Ulusal konuşmanın faydaları

Bazı muhafazakarların zorluklarından bahseden bir makale okudum, çünkü muhafazakarlar için her zaman kanun ve düzen vardır. Ama aynı zamanda büyük hükümete karşı özgürlükçü hareket de var. Ve sokaklarda tüm bu askeri teçhizata sahip olduğunuzda, bu gerçekten o insanları tetikliyor. Yani Ron Paul ve Ted Cruz gibi insanlar bile var, "Hey, bir dakika burada bekleyin. Bu o kadar da havalı değil…” Ama sonra kanun ve düzen duruşuna sahip muhafazakarların başka kanatları var.

Bu yüzden, sorunlarla ilgili ulusal konuşmaların gerçekten çok yararlı olduğunu düşünüyorum. Çünkü bunun birçok yönü var. 9 Eylül'e tepkimizde, belki de insanları korumaya çalışmak konusunda aşırıya kaçtık, böylece teröristler için kullanılması gereken ekipman çok fazla düzenleme olmadan yerel polis departmanları tarafından verildi veya satın alındı. Ve aşırıya kaçan sıradan olaylar için kullanılmıyor.

Şimdi, bazen SWAT ekiplerinin polisin şiddet içermeyen bir suç için tutuklaması gerektiğinde ortaya çıktığını söylüyorlardı.

Affedersiniz? Bunun için gerçekten bir SWAT ekibine ihtiyacınız var mı?

Öyleyse, karşılıklı olarak üretken bir konuşma yapabilirsek, korunma için neye ihtiyacımız var, nerede fazla ileri gidiyor ve polisin topluma karşı sahip olması gereken iyi bir tutum nedir? Toplumun denetleyicileri mi, toplumun hizmetkarları mı? Polisin hizmet ettiği toplumla nasıl iyi bir ilişkisi var? Topluluk, ihtiyaçlarını ve arzularını polise nasıl bildirir?

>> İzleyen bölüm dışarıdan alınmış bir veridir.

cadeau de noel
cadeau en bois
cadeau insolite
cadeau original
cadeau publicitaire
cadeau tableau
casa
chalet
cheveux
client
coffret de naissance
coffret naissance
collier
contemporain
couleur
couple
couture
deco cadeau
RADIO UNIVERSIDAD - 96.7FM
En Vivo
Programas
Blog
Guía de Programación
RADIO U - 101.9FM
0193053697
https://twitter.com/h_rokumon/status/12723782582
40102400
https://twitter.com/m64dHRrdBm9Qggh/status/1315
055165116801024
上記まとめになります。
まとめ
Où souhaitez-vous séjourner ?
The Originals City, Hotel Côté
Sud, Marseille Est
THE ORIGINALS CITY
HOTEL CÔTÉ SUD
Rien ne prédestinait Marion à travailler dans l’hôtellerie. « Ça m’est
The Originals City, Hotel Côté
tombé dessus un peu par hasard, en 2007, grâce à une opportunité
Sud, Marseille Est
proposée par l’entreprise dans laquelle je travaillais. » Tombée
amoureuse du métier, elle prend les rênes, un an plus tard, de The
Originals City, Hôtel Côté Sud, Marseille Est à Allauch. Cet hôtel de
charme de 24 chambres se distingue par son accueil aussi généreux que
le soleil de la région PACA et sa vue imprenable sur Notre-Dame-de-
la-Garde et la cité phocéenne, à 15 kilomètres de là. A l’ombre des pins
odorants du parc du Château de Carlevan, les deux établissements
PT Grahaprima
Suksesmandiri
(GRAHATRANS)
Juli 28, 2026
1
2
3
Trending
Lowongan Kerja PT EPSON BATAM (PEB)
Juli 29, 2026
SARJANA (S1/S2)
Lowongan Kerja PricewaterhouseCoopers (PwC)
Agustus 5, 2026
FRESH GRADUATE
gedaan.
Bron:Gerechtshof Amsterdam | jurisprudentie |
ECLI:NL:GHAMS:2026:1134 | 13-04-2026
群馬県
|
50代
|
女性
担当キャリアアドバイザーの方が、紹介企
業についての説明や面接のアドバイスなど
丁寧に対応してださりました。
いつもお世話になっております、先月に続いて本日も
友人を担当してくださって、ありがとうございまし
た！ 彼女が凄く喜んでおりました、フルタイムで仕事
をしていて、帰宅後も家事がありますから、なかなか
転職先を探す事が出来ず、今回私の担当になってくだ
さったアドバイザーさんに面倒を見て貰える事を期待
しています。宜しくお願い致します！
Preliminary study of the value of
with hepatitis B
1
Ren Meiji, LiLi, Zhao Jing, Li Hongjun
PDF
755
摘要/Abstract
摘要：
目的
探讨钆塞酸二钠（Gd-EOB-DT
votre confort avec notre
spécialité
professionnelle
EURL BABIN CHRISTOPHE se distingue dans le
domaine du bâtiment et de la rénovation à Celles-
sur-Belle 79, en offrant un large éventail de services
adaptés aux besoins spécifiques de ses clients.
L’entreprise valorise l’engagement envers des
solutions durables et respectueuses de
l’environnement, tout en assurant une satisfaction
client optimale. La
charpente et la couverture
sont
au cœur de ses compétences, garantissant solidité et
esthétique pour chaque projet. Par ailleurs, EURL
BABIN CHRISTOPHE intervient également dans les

Bu yüzden, umarım bu tür şeyler hakkında iyi bir tartışma yapabiliriz. Ama ne olduğunu görmek açıkçası çok endişe verici. Ve hepimizi biliyorum, Newport şehir merkezine girersek ve orada askeri teçhizat varsa, hepimiz çıldırırdık.

Bilmiyorum, Newport Polisinde bunlardan herhangi birinin olup olmadığını görmek ilginç olurdu. Umarım değildir. Ama görünüşe göre her yerdeki kasaba ve şehirlere dağıtılıyor.

Bu makaleyle ilgili bir takip videosunu buradan izleyin.

Saygıdeğer Thubten Chodron

Muhterem Chodron, Buddha'nın öğretilerinin günlük hayatımızda pratik uygulamasını vurgular ve özellikle bunları Batılılar tarafından kolayca anlaşılan ve uygulanan şekillerde açıklama konusunda yeteneklidir. Sıcak, esprili ve anlaşılır öğretileriyle tanınır. 1977'de Dharamsala, Hindistan'da Kyabje Ling Rinpoche tarafından Budist rahibe olarak atandı ve 1986'da Tayvan'da bhikshuni (tam) koordinasyon aldı. Biyografisinin tamamını okuyun.